PROBLEM TO SOLVE:
Print the data in full, exactly as it reads.

PROVIDED MATERIAL:

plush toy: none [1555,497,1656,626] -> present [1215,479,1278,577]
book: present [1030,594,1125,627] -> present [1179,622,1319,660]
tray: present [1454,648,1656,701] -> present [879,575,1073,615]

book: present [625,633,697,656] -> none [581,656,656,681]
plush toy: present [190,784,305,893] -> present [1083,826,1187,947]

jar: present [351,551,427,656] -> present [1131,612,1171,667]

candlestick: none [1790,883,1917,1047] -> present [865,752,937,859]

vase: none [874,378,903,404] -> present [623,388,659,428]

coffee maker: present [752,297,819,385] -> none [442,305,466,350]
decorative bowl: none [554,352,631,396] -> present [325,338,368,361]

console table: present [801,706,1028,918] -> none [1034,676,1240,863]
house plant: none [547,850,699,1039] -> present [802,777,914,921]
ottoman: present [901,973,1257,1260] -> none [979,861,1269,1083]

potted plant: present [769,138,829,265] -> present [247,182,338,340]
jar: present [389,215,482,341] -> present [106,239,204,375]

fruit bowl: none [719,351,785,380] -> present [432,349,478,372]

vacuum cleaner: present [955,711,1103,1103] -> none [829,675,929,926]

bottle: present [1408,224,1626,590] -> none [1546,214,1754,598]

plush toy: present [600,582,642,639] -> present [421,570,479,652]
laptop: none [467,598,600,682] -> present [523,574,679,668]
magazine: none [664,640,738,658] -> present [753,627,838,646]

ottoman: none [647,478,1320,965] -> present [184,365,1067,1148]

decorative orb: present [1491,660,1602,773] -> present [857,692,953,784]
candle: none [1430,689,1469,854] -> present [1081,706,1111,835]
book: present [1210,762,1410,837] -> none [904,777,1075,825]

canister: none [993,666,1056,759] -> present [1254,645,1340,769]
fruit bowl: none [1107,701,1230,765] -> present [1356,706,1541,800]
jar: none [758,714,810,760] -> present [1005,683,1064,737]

WRITTEN ANSWER:
plush toy: none [1555,497,1656,626] -> present [1215,479,1278,577]
book: present [1030,594,1125,627] -> present [1179,622,1319,660]
tray: present [1454,648,1656,701] -> present [879,575,1073,615]

book: present [625,633,697,656] -> none [581,656,656,681]
plush toy: present [190,784,305,893] -> present [1083,826,1187,947]

jar: present [351,551,427,656] -> present [1131,612,1171,667]

candlestick: none [1790,883,1917,1047] -> present [865,752,937,859]

vase: none [874,378,903,404] -> present [623,388,659,428]

coffee maker: present [752,297,819,385] -> none [442,305,466,350]
decorative bowl: none [554,352,631,396] -> present [325,338,368,361]

console table: present [801,706,1028,918] -> none [1034,676,1240,863]
house plant: none [547,850,699,1039] -> present [802,777,914,921]
ottoman: present [901,973,1257,1260] -> none [979,861,1269,1083]

potted plant: present [769,138,829,265] -> present [247,182,338,340]
jar: present [389,215,482,341] -> present [106,239,204,375]

fruit bowl: none [719,351,785,380] -> present [432,349,478,372]

vacuum cleaner: present [955,711,1103,1103] -> none [829,675,929,926]

bottle: present [1408,224,1626,590] -> none [1546,214,1754,598]

plush toy: present [600,582,642,639] -> present [421,570,479,652]
laptop: none [467,598,600,682] -> present [523,574,679,668]
magazine: none [664,640,738,658] -> present [753,627,838,646]

ottoman: none [647,478,1320,965] -> present [184,365,1067,1148]

decorative orb: present [1491,660,1602,773] -> present [857,692,953,784]
candle: none [1430,689,1469,854] -> present [1081,706,1111,835]
book: present [1210,762,1410,837] -> none [904,777,1075,825]

canister: none [993,666,1056,759] -> present [1254,645,1340,769]
fruit bowl: none [1107,701,1230,765] -> present [1356,706,1541,800]
jar: none [758,714,810,760] -> present [1005,683,1064,737]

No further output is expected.